Aleviler özelinde Türkiye'nin eski yüzü -12
- GİRİŞ21.04.2024 08:54
- GÜNCELLEME24.04.2024 09:09
12 MART 1995 İstanbul Gazi Olayları
Bu olaylar Türkiye’deki Alevi-Sünni” çatışmalarında bir Milat mesabesindedir.
Çünkü; konumuz cumhuriyet dönemi için bugüne kadar olan tüm Alevi-Sünni olayları Anadolu’da meydana gelmiştir.
Gazi olayları ise cumhuriyet döneminde ilk kez büyük şehirde, İstanbul’da yaşanmıştır.
Sonunda söyleyeceğimizi, en başta söyleyelim; eğer gazi olayları yaşanmış olmasaydı, çok büyük bir ihtimalle Alevilerle –Sünniler arasında ciddi bir yakınlaşma, ciddi bir kucaklaşma olacaktı, ama buna izin vermediler.
Peki niçin?
Bu konuyu biraz açalım.
Olay 1995 yılında yaşandı.
Cumhuriyet kurulalı 72 yıl olmuştu.
Ve 1970’lerden itibaren Anadolu’dan göç başlamıştı.
Türkiye; bir yandan Anadolu’da yaşanan sağ-sol, Alevi-Sünni çatışmalarından dolayı, diğer yandan, tarım toplumu olduğu için büyüyen nüfusunu geçindiremez olmuştu.
Bu iki ana sebepten dolayı, büyük şehirlere göç ediyor, sanayi toplumu olmaya doğru adım atıyordu.
25-30 yıldan beri, kendisine artık yetmeyen Anadolu’daki toprağını terk edip büyük şehirlere ve yurtdışına, özellikle Almanya’ya göç ediyordu.
Alevi’si, Sünni’si, Türkü, Kürdü, Laz’ı, Arabı, Çerkez’i…
Yastığını yorganını sırtlayıp İstanbul’ a ve diğer büyük şehirlere akıyordu.
Almanya’ya gitmek, vize almak için veya nasıl gidileceğini öğrenmek için toplanan insanları, Tophane İş ve İşçi Bulma Kurumunun kocaman bahçesi artık almıyor, dışarılarda uzun uzun kuyruklar oluşuyordu.

######

Alıştırma Görevleri:
A – Gazi olayları metninden "Cumhuriyet kurulalı 72" ile "uzun kuyruklar oluşuyordu." arasındaki bölümü, bu iki ifade de dahil, hiç değiştirmeden geri verin.
B – Gazi olayları metnine göre olaylar yaşandığında Cumhuriyet kurulalı kaç yıl olmuştu?
C – Gazi olaylarını anlatan metni son cümlesinden sonra sürdürün.

Veri Bölümü:
######

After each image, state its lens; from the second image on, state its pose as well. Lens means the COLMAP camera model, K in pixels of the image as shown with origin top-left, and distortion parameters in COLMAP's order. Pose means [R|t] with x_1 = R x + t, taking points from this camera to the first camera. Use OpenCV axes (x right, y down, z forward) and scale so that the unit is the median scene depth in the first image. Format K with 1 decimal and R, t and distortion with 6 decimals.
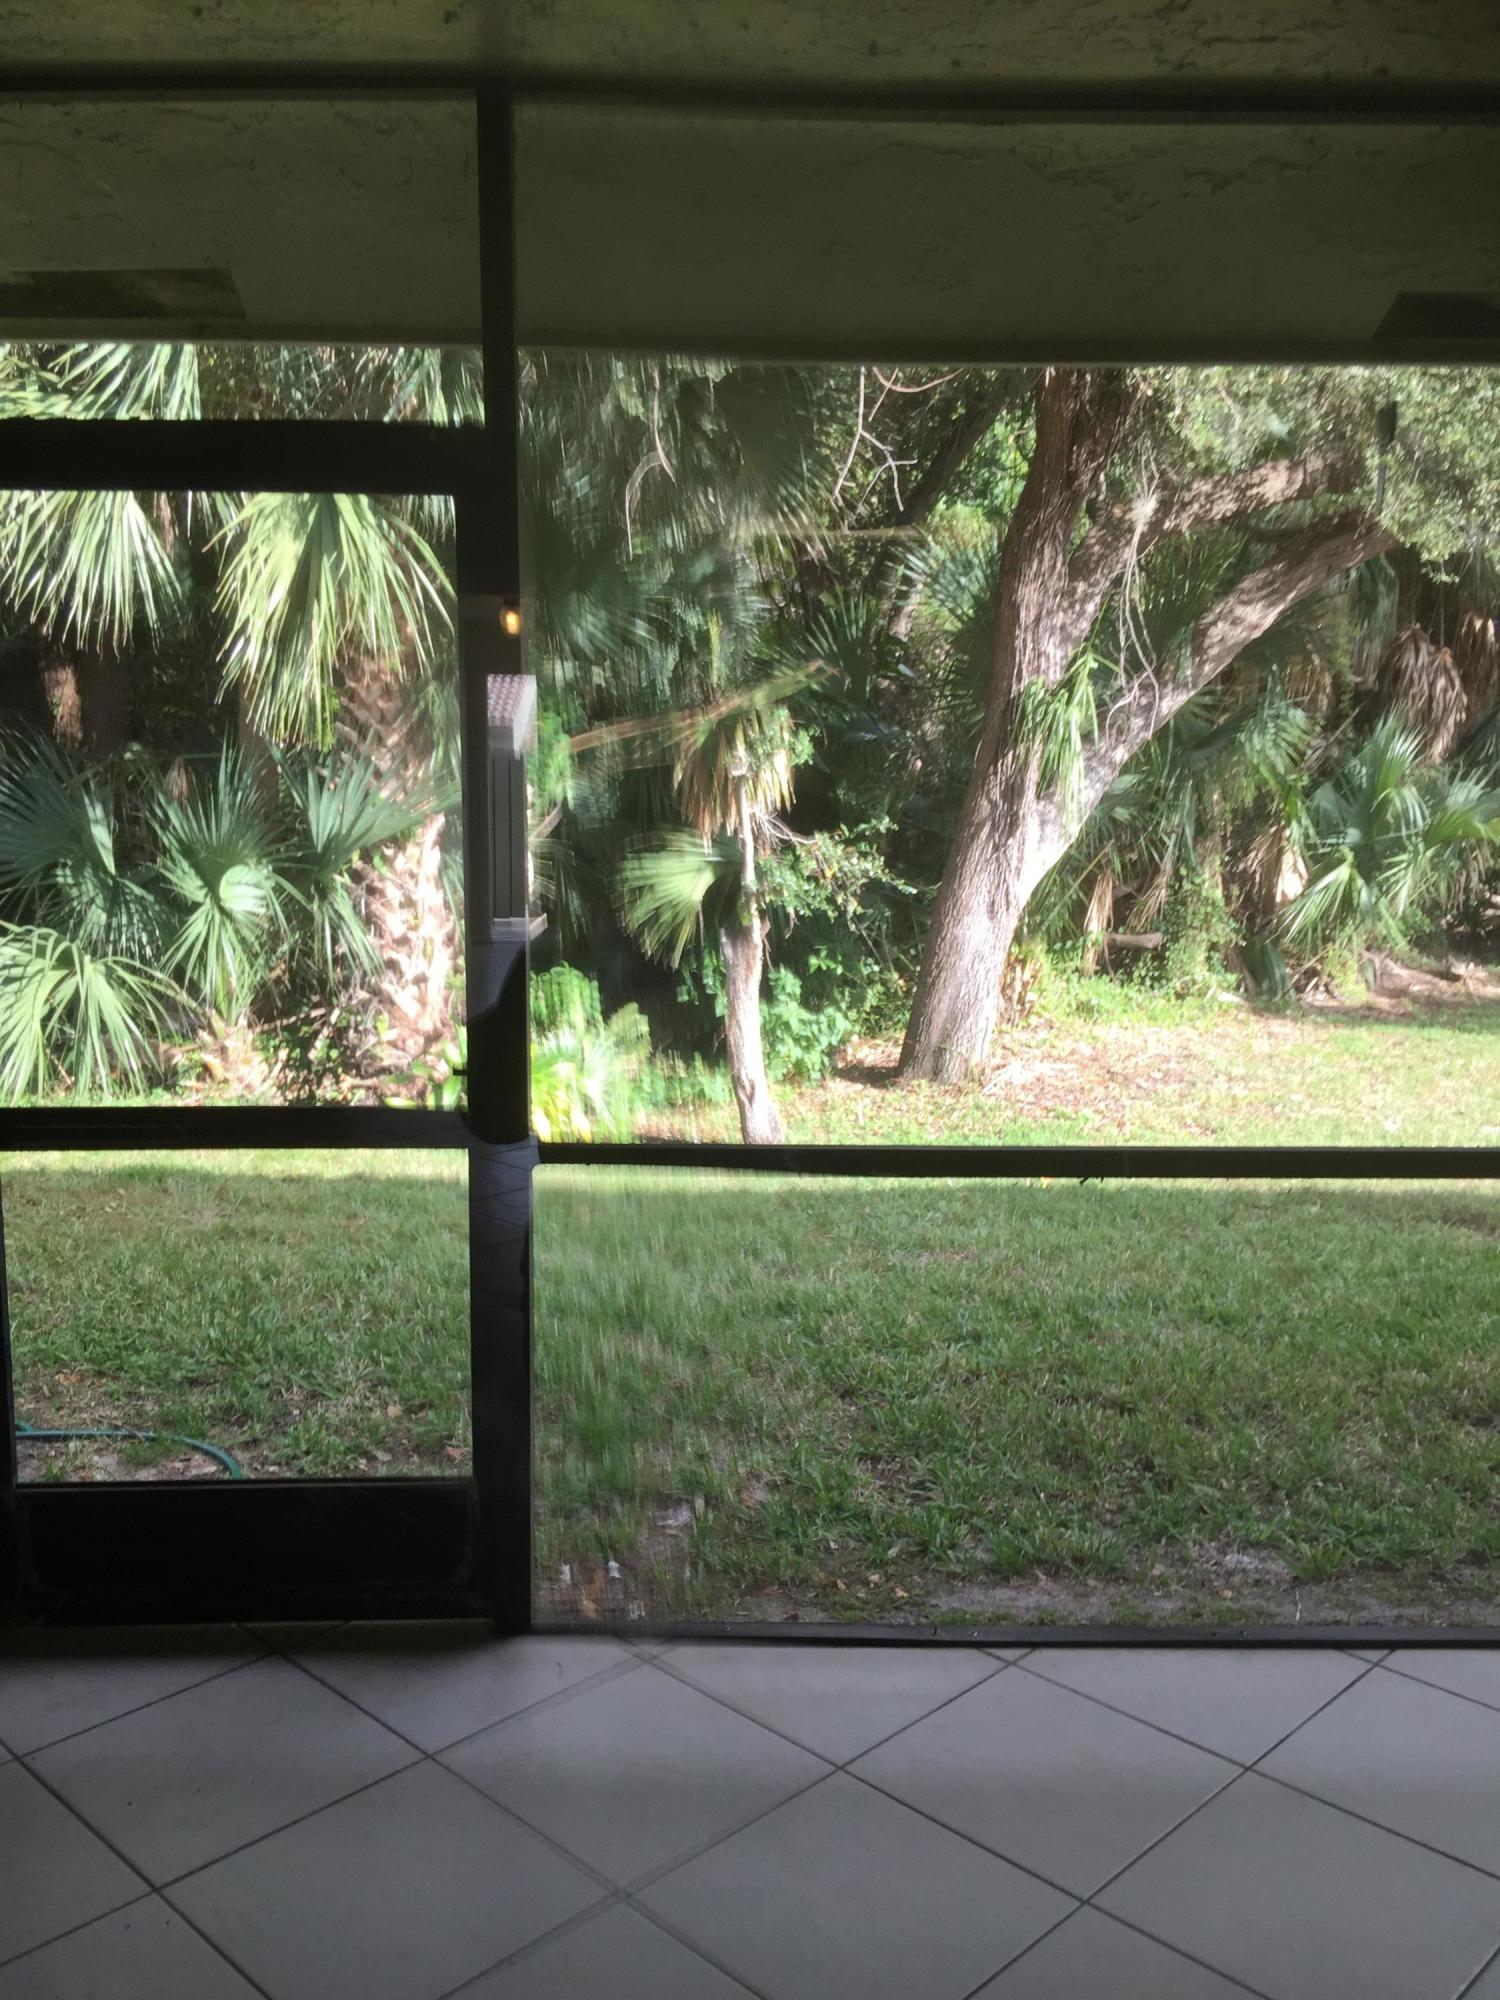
lens RADIAL K [[1700.2, 0, 760.4], [0, 1700.2, 1067.2], [0, 0, 1]] dist [0.067629, 0.002045]
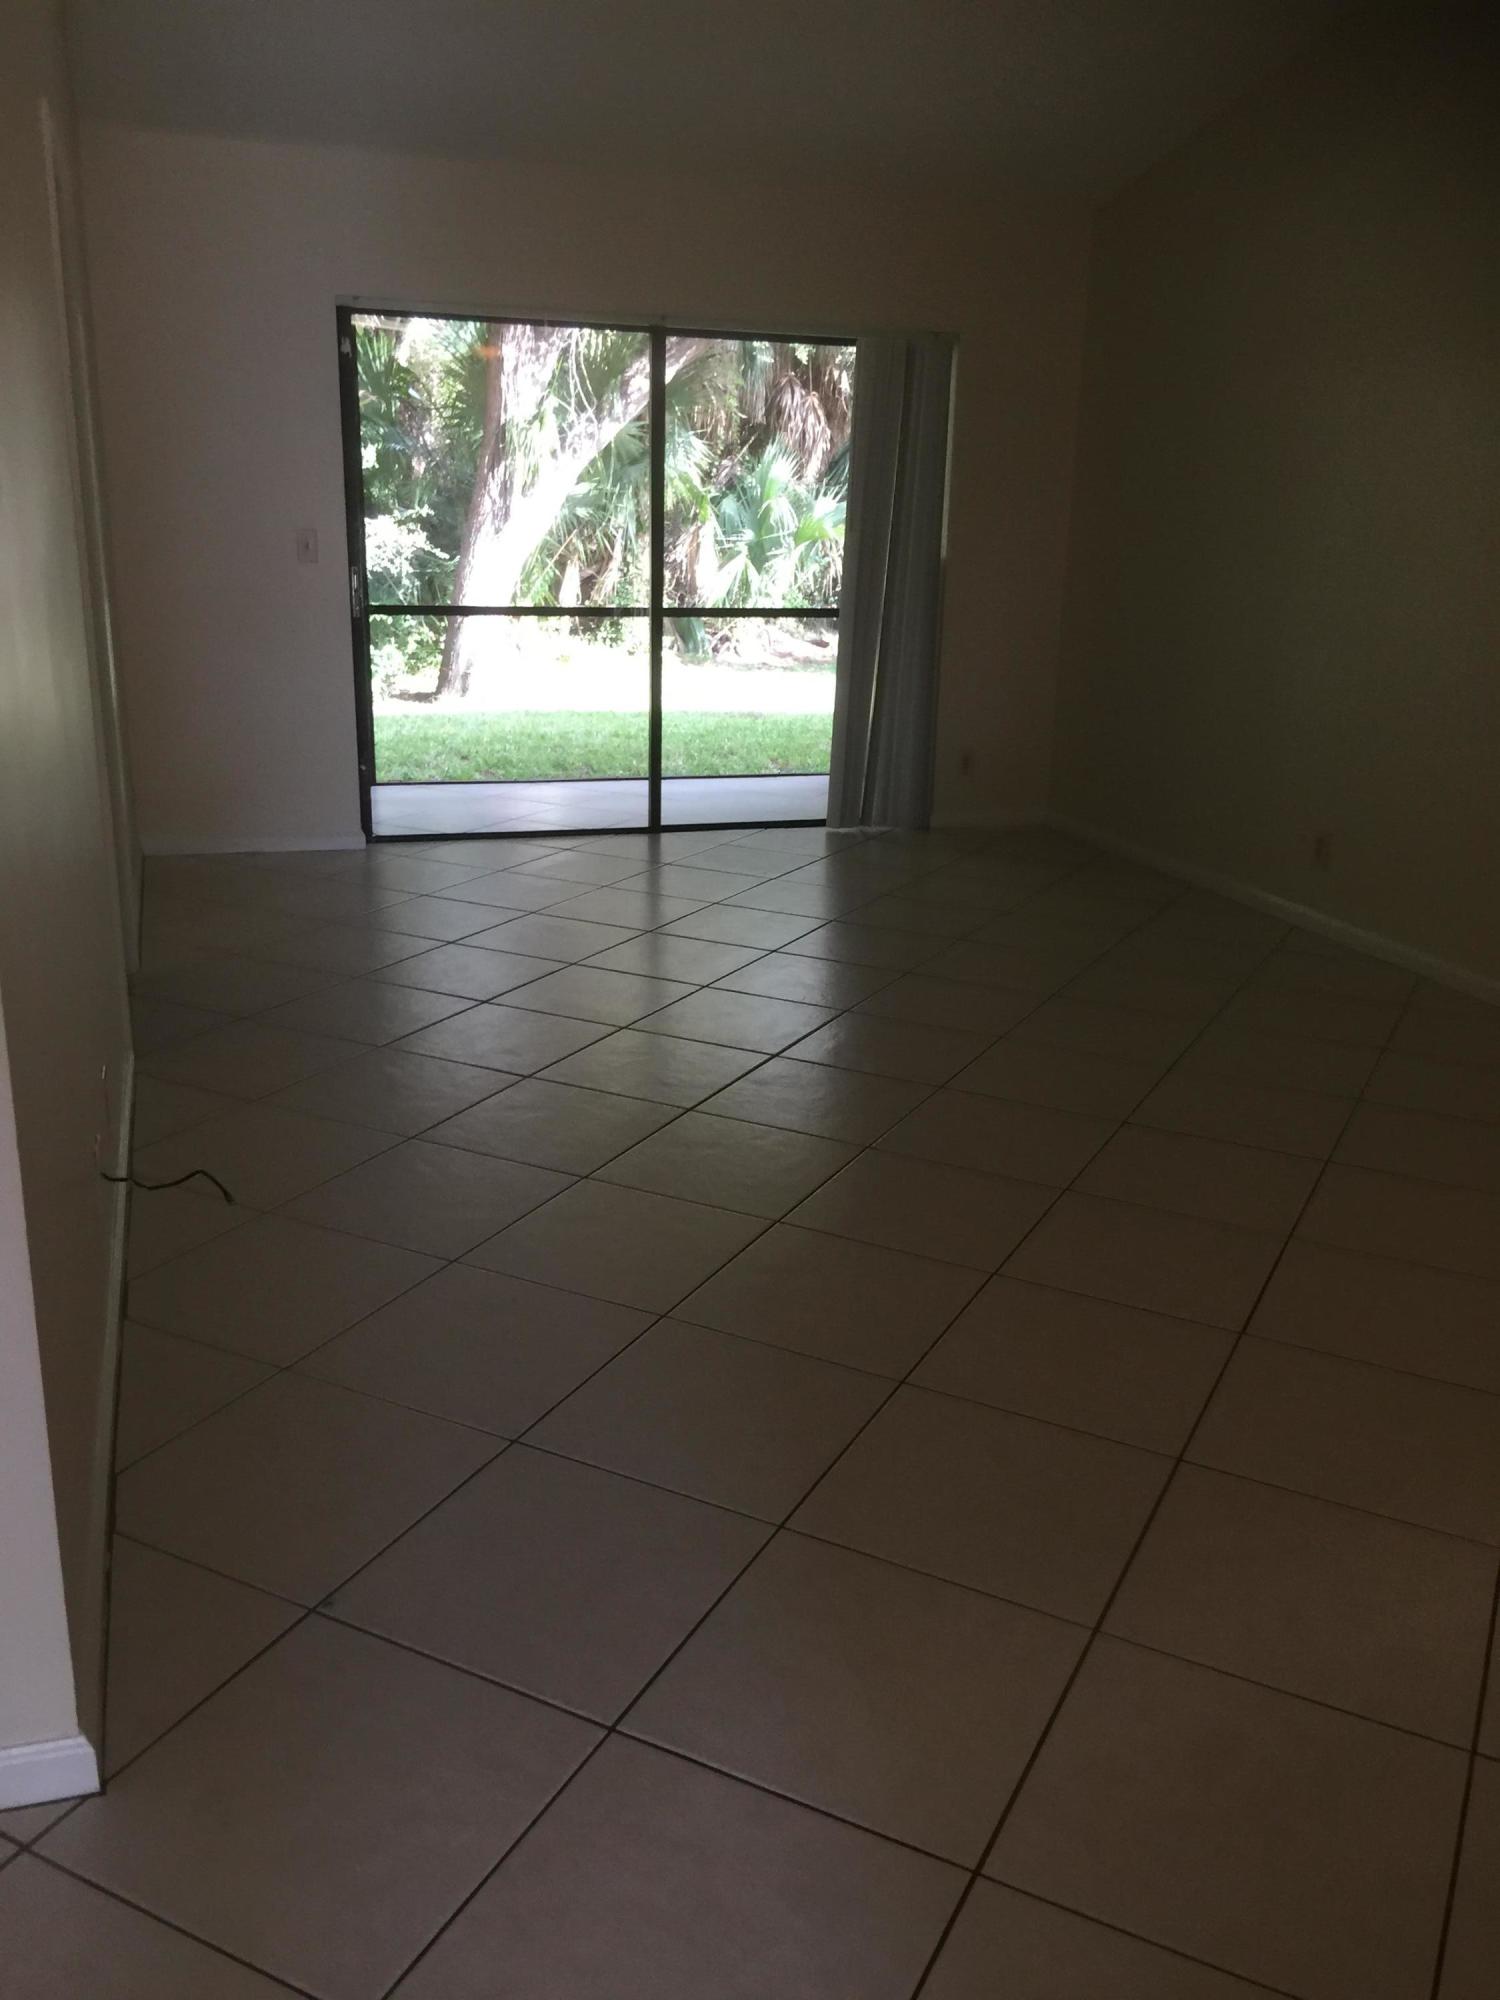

######

Yanıt Listesi:
A –
Cumhuriyet kurulalı 72 yıl olmuştu.
Ve 1970’lerden itibaren Anadolu’dan göç başlamıştı.
Türkiye; bir yandan Anadolu’da yaşanan sağ-sol, Alevi-Sünni çatışmalarından dolayı, diğer yandan, tarım toplumu olduğu için büyüyen nüfusunu geçindiremez olmuştu.
Bu iki ana sebepten dolayı, büyük şehirlere göç ediyor, sanayi toplumu olmaya doğru adım atıyordu.
25-30 yıldan beri, kendisine artık yetmeyen Anadolu’daki toprağını terk edip büyük şehirlere ve yurtdışına, özellikle Almanya’ya göç ediyordu.
Alevi’si, Sünni’si, Türkü, Kürdü, Laz’ı, Arabı, Çerkez’i…
Yastığını yorganını sırtlayıp İstanbul’ a ve diğer büyük şehirlere akıyordu.
Almanya’ya gitmek, vize almak için veya nasıl gidileceğini öğrenmek için toplanan insanları, Tophane İş ve İşçi Bulma Kurumunun kocaman bahçesi artık almıyor, dışarılarda uzun uzun kuyruklar oluşuyordu.

B – 72 yıl olmuştu.

C –
İstanbul’a gelen Rizeli, Trabzonlu Fadime teyze ile Sivaslı, Tuncelili Nermin teyze hiç farkına varmadan kapı bir komşu olmuşlardı.
Balıkesirli, Manisalı, Afyonlu Ali amca ile Diyarbekirli, Karslı, Hakkârili Ali amca aynı fabrikada, aynı kaderi paylaşıyor, aynı gecekondularda, sırt sırta veriyorlardı artık;
Zeytinburnu’nda, Kâğıthane’de, Kuştepe’de, Gültepe’de, Çeliktepe’de, Ümraniye’de, Esenlerde, Taşlıtarlada, Dudullu’da ve Bağcılarda oturan, buraların yeni sakinleri ister-istemez kader birliği yapmıştı birbirleri ile.
Hep birlikte tutunmaya çalışıyorlardı İstanbul’a.
Aynı atölyede, aynı fabrikada, aynı tamirhanede, aynı hastanede birbirleriyle karşılaşıyor, birbirine tebessüm ediyor, yardımlaşıyor, çalıştığı yerdeki uygun iş pozisyonuna komşusunu aldırıyor, ekmeğini paylaşıyorlardı birbirleriyle.
Anadolu’da, emperyalizmin güdümünde çalışan hainlerin sebep olduğu çatışmalar ve acılar yerini kardeşliğe bırakıyordu.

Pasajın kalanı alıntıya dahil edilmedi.